What is required
Go through the records below and count every line containing "VALIDITY". Reply with the count alone.

Dataset entries
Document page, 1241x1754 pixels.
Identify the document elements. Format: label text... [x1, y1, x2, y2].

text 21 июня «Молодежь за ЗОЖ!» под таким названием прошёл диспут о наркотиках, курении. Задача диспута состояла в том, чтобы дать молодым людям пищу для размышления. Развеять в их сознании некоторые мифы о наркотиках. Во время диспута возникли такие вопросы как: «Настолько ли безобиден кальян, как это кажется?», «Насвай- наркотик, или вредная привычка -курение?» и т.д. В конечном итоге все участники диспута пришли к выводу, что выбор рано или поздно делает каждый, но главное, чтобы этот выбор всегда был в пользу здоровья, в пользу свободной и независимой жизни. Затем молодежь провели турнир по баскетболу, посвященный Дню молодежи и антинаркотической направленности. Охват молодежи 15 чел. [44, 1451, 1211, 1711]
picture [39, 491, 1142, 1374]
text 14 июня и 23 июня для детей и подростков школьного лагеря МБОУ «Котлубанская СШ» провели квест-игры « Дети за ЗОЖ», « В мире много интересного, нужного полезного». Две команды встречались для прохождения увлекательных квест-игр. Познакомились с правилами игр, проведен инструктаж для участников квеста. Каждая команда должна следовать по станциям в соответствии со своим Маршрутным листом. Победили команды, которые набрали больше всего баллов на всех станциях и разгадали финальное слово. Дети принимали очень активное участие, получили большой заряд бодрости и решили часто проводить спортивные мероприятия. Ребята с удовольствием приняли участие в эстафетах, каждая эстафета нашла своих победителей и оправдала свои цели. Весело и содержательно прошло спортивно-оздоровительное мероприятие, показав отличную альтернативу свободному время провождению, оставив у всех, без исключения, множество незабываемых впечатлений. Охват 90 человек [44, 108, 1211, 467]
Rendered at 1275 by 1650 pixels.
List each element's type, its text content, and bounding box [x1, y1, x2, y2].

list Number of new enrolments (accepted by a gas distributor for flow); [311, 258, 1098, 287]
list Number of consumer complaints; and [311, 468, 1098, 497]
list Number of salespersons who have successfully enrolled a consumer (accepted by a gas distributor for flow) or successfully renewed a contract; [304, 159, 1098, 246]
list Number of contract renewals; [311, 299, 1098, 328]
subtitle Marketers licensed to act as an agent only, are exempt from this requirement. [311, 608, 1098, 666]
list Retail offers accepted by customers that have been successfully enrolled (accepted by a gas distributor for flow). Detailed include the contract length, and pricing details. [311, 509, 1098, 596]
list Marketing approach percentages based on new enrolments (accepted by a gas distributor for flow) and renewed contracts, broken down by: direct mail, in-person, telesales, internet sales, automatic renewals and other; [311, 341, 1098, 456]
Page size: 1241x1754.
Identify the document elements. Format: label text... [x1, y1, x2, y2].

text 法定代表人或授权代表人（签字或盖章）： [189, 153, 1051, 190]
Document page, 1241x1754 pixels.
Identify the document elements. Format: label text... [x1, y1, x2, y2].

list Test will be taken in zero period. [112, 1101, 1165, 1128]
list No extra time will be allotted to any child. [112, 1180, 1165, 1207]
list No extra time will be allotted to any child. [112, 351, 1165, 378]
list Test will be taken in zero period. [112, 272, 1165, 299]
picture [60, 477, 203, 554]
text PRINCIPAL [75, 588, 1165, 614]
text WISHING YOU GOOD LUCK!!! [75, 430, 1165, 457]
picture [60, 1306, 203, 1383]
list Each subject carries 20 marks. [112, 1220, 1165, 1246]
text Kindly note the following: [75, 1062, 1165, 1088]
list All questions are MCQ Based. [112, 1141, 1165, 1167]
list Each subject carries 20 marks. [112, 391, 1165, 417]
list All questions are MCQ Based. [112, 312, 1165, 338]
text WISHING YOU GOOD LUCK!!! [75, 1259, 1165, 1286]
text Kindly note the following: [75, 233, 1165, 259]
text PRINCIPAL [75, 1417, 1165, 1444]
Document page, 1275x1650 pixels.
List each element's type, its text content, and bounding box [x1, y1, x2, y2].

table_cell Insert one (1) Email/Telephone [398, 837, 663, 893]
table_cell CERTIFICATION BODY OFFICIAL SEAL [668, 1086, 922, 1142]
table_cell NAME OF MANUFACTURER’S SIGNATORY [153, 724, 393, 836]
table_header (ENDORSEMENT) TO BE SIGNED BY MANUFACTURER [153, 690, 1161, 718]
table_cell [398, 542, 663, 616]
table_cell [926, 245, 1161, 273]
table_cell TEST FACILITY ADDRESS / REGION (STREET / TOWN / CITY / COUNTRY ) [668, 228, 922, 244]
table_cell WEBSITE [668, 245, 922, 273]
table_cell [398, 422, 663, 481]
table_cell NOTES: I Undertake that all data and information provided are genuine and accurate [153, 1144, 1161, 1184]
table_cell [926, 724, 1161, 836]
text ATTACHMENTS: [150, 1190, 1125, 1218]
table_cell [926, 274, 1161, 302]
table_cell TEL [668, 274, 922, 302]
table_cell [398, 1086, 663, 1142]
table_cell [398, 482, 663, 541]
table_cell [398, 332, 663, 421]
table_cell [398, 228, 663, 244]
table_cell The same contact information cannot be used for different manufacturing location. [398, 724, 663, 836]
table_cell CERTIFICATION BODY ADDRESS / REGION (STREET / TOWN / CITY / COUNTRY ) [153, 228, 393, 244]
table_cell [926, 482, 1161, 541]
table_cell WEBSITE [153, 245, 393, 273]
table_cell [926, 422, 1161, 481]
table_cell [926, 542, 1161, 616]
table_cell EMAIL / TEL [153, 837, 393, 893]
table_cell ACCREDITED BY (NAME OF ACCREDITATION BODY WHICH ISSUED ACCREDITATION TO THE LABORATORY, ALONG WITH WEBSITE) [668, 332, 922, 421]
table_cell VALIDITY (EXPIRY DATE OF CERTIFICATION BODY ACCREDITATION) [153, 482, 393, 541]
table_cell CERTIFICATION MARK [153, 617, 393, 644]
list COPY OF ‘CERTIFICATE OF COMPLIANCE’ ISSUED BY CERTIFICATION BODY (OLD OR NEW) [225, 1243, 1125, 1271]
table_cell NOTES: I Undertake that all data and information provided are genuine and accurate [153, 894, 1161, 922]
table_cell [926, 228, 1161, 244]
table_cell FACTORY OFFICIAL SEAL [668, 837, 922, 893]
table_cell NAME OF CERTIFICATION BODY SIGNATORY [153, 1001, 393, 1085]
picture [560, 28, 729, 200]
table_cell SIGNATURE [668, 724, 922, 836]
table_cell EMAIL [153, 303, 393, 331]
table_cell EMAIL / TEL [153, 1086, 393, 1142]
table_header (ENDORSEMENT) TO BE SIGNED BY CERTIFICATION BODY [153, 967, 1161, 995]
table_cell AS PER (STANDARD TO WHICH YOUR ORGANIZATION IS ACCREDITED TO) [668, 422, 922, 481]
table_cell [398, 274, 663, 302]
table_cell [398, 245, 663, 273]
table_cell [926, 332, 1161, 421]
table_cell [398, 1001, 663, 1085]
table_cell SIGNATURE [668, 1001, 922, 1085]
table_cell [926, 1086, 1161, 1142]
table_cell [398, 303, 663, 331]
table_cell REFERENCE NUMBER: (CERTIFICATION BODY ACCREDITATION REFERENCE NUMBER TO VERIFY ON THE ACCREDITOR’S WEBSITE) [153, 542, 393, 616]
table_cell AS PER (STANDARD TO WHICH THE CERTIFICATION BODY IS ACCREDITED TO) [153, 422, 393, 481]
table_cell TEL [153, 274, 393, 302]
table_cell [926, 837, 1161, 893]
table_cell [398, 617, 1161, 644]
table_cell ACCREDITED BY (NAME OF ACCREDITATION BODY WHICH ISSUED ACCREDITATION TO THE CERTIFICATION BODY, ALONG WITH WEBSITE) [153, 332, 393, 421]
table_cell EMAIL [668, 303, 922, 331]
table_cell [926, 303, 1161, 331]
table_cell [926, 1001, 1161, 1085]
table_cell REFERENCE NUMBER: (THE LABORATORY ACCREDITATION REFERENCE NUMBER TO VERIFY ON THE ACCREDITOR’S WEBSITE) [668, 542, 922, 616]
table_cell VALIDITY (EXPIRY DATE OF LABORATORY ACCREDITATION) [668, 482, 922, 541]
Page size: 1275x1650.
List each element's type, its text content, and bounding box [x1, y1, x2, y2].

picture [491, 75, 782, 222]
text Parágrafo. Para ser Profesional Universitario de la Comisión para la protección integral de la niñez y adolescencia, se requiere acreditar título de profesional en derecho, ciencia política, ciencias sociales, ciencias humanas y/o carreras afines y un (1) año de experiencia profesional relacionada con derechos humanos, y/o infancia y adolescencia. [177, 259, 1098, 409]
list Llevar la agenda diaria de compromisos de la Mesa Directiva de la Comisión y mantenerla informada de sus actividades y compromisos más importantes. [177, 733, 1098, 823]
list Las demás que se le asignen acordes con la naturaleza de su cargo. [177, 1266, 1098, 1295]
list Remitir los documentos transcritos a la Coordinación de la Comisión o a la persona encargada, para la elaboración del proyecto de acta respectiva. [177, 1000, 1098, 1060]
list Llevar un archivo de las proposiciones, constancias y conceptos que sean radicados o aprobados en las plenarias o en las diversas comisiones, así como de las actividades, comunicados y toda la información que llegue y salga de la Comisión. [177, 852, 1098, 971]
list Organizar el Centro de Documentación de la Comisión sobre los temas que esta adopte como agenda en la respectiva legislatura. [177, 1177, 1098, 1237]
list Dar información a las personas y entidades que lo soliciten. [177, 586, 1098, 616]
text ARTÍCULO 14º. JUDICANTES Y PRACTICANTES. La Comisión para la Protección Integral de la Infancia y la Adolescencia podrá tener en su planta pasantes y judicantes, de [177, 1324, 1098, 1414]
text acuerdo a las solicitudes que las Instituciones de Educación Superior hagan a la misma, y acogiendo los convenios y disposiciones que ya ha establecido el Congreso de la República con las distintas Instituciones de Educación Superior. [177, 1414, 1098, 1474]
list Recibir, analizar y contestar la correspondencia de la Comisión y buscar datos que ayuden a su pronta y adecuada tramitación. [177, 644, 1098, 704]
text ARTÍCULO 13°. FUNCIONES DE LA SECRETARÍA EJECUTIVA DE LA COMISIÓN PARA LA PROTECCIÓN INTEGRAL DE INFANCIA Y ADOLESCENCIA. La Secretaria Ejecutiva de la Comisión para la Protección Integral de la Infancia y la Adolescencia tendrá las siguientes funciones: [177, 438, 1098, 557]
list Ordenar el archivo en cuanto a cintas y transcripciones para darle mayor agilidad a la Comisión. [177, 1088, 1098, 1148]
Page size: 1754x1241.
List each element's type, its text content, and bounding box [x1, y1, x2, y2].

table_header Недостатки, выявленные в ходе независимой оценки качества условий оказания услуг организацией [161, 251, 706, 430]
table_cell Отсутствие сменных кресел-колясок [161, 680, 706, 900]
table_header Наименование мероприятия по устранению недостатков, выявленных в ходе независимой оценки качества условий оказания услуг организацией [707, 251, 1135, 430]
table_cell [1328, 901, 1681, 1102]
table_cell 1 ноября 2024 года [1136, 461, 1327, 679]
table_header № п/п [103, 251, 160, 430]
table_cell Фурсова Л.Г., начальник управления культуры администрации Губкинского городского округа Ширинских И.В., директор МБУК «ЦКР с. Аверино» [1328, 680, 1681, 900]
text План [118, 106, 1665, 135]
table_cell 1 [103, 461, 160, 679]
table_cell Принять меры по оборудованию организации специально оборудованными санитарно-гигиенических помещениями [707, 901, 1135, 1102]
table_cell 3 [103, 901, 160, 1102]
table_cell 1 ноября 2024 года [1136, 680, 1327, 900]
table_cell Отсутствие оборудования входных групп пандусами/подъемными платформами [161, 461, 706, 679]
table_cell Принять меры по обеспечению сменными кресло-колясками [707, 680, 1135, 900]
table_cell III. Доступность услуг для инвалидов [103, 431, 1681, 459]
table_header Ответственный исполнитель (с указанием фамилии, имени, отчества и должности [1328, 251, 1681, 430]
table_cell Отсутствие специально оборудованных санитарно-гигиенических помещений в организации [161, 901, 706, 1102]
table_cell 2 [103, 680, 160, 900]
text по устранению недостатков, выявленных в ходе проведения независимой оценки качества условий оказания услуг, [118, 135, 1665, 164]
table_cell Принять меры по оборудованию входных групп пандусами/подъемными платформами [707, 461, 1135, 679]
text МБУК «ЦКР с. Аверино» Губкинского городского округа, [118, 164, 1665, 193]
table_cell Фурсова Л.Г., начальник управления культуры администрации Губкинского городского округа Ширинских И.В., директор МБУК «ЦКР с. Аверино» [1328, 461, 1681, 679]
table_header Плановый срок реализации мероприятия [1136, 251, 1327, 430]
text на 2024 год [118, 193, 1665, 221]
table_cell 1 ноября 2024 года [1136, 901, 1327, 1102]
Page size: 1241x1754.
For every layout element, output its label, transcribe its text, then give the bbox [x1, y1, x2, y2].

Exercise result
2